Re: FES Book Club
« Reply #360 on: April 26, 2020, 02:19:48 AM »
excession

another fantastic book in the culture series. the story centers around the culture's reaction to a so-called "outside context problem":

Quote
The usual example given to illustrate an Outside Context Problem was imagining you were a tribe on a largish, fertile island; you'd tamed the land, invented the wheel or writing or whatever, the neighbors were cooperative or enslaved but at any rate peaceful and you were busy raising temples to yourself with all the excess productive capacity you had, you were in a position of near-absolute power and control which your hallowed ancestors could hardly have dreamed of and the whole situation was just running along nicely like a canoe on wet grass... when suddenly this bristling lump of iron appears sailless and trailing steam in the bay and these guys carrying long funny-looking sticks come ashore and announce you've just been discovered, you're all subjects of the Emperor now, he's keen on presents called tax and these bright-eyed holy men would like a word with your priests.

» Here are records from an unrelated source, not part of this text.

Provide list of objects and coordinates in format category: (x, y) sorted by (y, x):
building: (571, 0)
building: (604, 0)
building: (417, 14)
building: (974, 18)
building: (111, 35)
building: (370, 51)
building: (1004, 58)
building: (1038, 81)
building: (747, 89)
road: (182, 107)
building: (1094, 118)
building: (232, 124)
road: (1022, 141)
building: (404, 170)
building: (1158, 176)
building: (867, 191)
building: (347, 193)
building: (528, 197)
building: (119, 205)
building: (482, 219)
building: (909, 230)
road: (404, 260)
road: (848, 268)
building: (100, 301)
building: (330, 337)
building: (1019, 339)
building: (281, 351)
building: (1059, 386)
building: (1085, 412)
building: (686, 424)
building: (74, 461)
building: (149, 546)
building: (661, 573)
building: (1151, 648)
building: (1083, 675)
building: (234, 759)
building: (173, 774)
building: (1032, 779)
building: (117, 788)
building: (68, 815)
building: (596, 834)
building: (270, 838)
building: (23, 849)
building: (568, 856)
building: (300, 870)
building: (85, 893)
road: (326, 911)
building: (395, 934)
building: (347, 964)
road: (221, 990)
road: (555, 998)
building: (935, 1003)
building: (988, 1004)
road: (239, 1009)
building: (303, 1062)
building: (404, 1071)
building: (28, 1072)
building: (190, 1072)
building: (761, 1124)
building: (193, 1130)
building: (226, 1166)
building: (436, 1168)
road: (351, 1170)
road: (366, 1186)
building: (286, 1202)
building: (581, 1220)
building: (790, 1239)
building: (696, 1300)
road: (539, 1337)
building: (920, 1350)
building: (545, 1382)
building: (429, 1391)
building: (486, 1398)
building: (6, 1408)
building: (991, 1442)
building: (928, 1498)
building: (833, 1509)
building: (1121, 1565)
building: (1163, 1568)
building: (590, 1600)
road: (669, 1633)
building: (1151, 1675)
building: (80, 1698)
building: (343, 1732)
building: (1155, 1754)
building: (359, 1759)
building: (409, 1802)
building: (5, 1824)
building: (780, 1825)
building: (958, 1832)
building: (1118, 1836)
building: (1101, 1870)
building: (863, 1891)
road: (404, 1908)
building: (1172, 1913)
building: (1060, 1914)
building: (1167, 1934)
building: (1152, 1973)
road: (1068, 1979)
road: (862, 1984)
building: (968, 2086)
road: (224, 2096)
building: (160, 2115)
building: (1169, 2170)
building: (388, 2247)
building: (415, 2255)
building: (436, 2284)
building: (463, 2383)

excession pretty much consists of three concurrent threads: some cloak-and-dagger shit between the hyper-intelligent AI minds that run the culture, some idiot space boomer who loves space nazis, and lore. lots and lots of lore.

i found this to be a much more confusing read than phlebas or player or games. the cloak-and-dagger shit between the minds was sort of hard to follow. but banks is kind enough to provide a summary at the end in the form of blunt-force character exposition.

hella good. 9/10.

the spy who came in from the cold

tbh there's really not a lot i can say about this one without giving away spoilers. if you like slow-burn spyshit that is mostly just a long series of conversations, then you'll really like this. i loved it.

also hella good. 10/10 tbh.
I have visited from prestigious research institutions of the highest caliber, to which only our administrator holds with confidence.

Offline Dionysios

  • *
  • Posts: 277
    • View Profile
Re: FES Book Club
« Reply #361 on: June 13, 2020, 10:24:48 PM »
‘The Atom Spy Hoax’
By William A. Reuben
(1955)

Written by a personal friend of the Rosenbergs who organised their international support network, this book does not quite deny that the Soviets had any spies whatsoever, but it comes closer to it than any book I know. It’s as die hard anti-McCarthyism as it gets.

Unfortunately even most of the American left surrenders to these two McCarthy style American writers John Earl Haynes and his colleague Klehr who both write about so-called Venona secrets as proof of Soviet spying viewing any evidence that the Soviet Embassy or USSR had communication whatsoever with any Americans likely constitutes spying or some kind of illegal activity. If I find a writer falls into that line of thinking, then I donate their book to the garbage can.

I actually discovered that Haynes and Klehr describe William Reuben as the equivalent of a holocaust denier. Of course, William Reuben represents the opppsite of that. The the fact that they hate him so much because he doesn’t surrender to their falsehood means that such slander was the best best they could do. There is an old saying that to be insulted by a heretic is a great honour.

I was very pleased to happen across this gem of a book which takes the received wisdom about alleged Soviet evil during the McCarthy era and successfully flushes it down the toilet.